XML is used to enable customers to communicate with Web services and to define the interfaces and other web services properties. XML is still used in many other areas, however, including in archiving and retrieval systems-while an XML archive can be larger than a binary one, it has the advantage of being readable on any device. Other examples of XML uses include user interface specification and configuration file encoding within operating systems.
XML is extensible in the sense that in contrast to HTML, which uses a defined collection of tags, users may create their own tags. However, if more than one application is intended to use an XML document, then the tag names have to be agreed between them. Clients typically use SOAP messages to communicate with Web services , for example. SOAP is an XML format, the tags of which are released for use by web providers and clients.
Some external data representations such as CORBA CDR do not need to be self-descriptive, because it is presumed that the client and server exchanging a message has prior knowledge of the order and the types of the information it contains. Yet XML was intended to be used for different purposes by multiple applications. This was made possible by the introduction of tags along with the use of namespaces to describe the context of the tags. Furthermore, the use of tags helps users to pick only the parts of a document they need to process: it won’t be influenced by the introduction of similar information to other users.
Humans can read XML documents, being textual. Most XMLs are used in practice XML processing software creates and reads documents so the ability to read XML can be helpful when things go wrong. Additionally, the use of text renders XML independent of any particular framework.

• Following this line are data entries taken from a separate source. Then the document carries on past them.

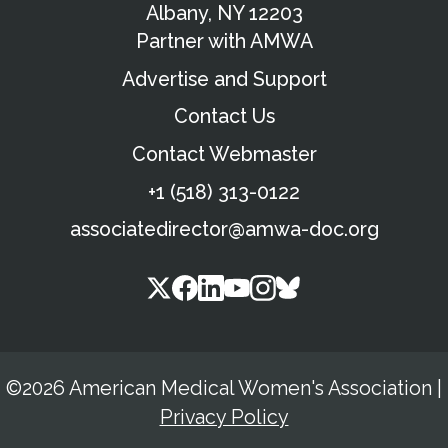
Albany, NY 12203
Partner with AMWA
Advertise and Support
Contact Us
Contact Webmaster
+1 (518) 313-0122
associatedirector@amwa-doc.org
©2026 American Medical Women's Association
|
Privacy Policy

The use of a textual rather than a binary representation, along with the use of tags, makes the messages huge, so they take longer processing and transmission times and more storage space. HTTP version 1.1 requires data to be compressed, which save bandwidth during transmission, however, files and messages may be compressed.
XML elements and attributes
Elements: An element in XML consists of a portion of character data surrounded by matching start and end tags.
Attributes: A start tag may optionally include pairs of associated attribute names and values. The syntax is the same as for HTML, in which an attribute name is followed by an equal sign and an attribute value in quotes. Multiple attribute values are separated by spaces.
Names: The names of tags and attributes in XML generally start with a letter, but can also start with an underline or a colon.
Binary data: All of the information in XML elements must be expressed as character data.
XML namespaces: Traditionally, namespaces provide a means for scoping names. An XML namespace is a set of names for a collection of element types and attributes that is referenced by a URL. Any other XML document can use an XML namespace by referring to its URL.
XML schemas: An XML schema defines the elements and attributes that can appear in a document, how the elements are nested and the order and number of elements, and whether an element is empty or can include text. For each element, it defines the type and default value.
In this post, I have demonstrated External data representation and marshalling in CORBA’s common data representation, Java’s object serialization & XML (Extensible Markup Language).